Nodes manager instance. In normal circumstances, this is the only instance of TNodesManager class ever created. It is created / destroyed in this unit's initialization / finalization.
WarnAboutAbsoluteFilenames: boolean = true;
Should be make a warning (using OnWarning) when loading data from an URI with absolute path. This is quite useful if you want to be able to move/copy the files to some other system/location, as absolute paths prevent it.

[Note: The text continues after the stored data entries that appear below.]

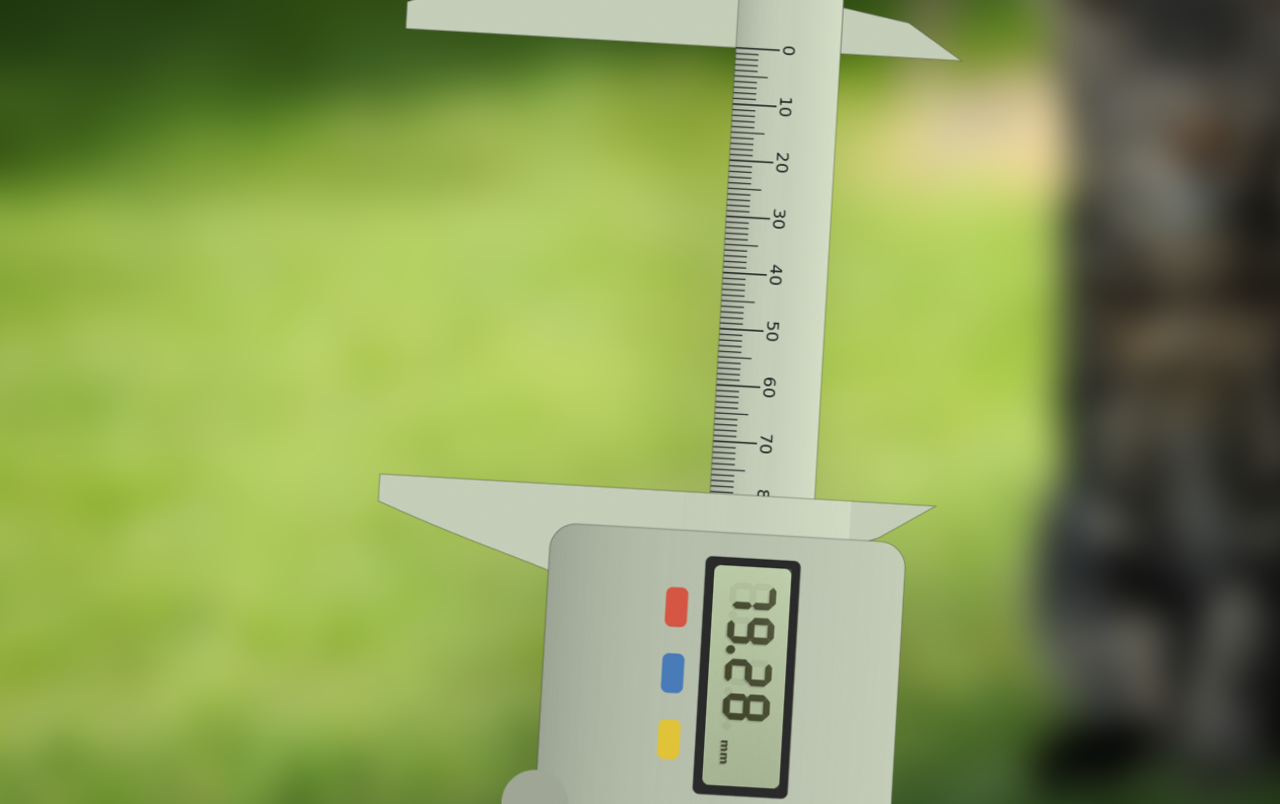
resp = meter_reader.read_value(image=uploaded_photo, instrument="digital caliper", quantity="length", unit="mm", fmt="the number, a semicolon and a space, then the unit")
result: 79.28; mm
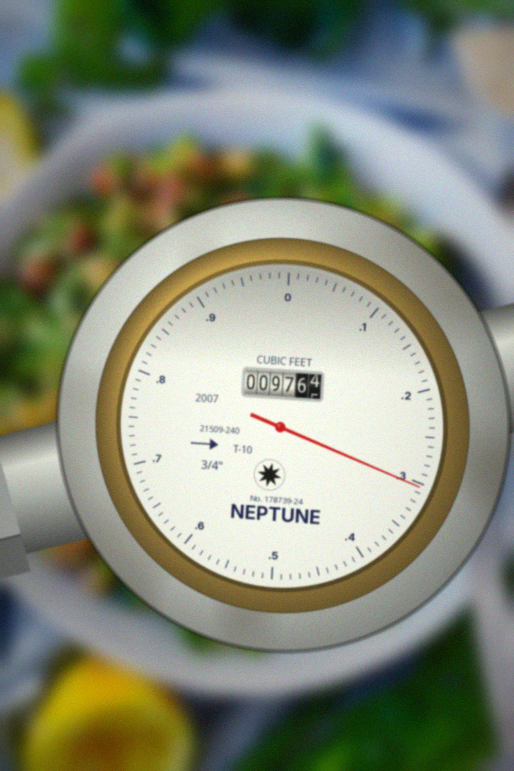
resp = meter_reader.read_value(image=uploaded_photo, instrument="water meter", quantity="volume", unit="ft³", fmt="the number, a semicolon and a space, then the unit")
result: 9764.30; ft³
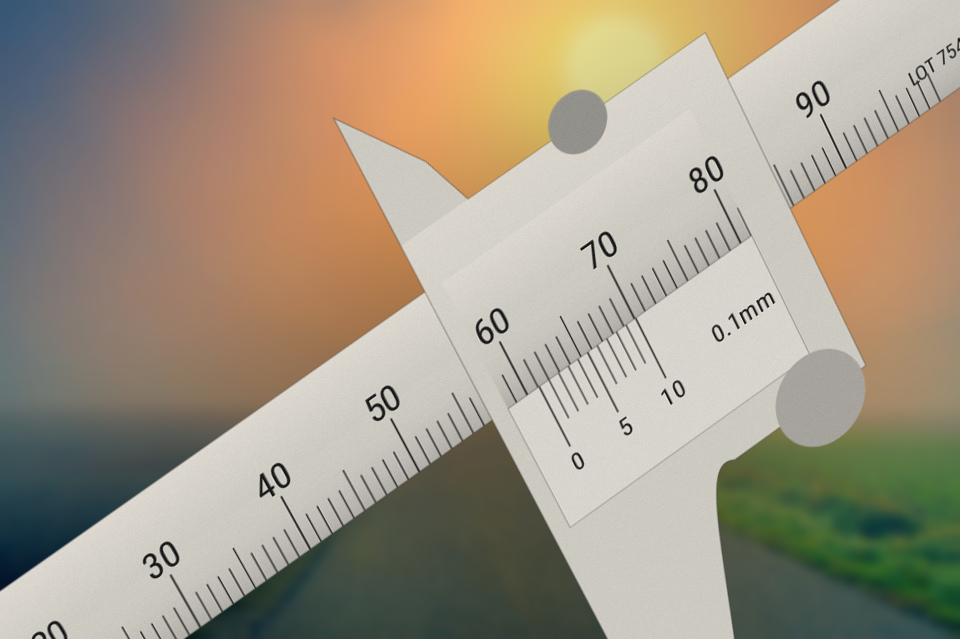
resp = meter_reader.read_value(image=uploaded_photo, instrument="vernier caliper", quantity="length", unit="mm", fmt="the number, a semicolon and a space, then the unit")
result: 61.1; mm
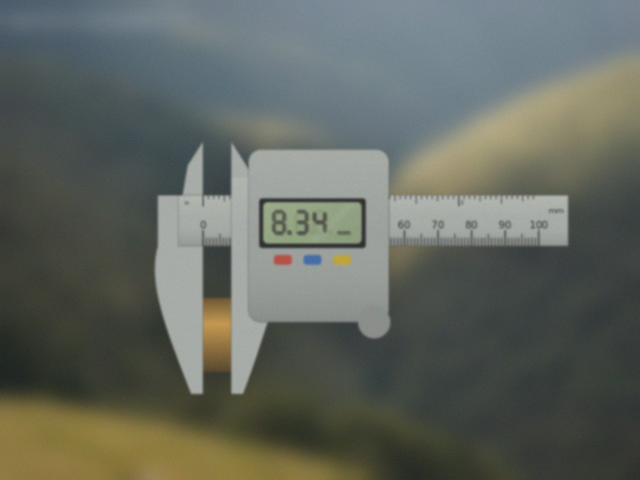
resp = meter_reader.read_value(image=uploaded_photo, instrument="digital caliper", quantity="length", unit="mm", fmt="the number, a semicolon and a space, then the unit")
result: 8.34; mm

Detail_QuadricSlices: Cardinal = 30;
Quadric triangulation settings.
Slices divide the circumference of the circle, like a slices of pizza. Stacks divide the height of the object, like stacks of a cake or tower. The precise meaning of slices and stacks parameters follows exactly the OpenGL Utility (GLU) functions (although our implementation doesn't use GLU).
Note that the cylinder, cone, sphere and disk slices must match, otherwise artifacts will appear when you try to connect a sphere with a cylinder cap. Stacks and RectDivisions do not really have to match, but still it's sensible.
Rectangles (used for Cube sides) are also subdivided, for better Gouraud shading. We use Detail_RectDivisions + 1 columns and rows, so we render (Detail_RectDivisions + 1)ˆ2 quads for each cube side.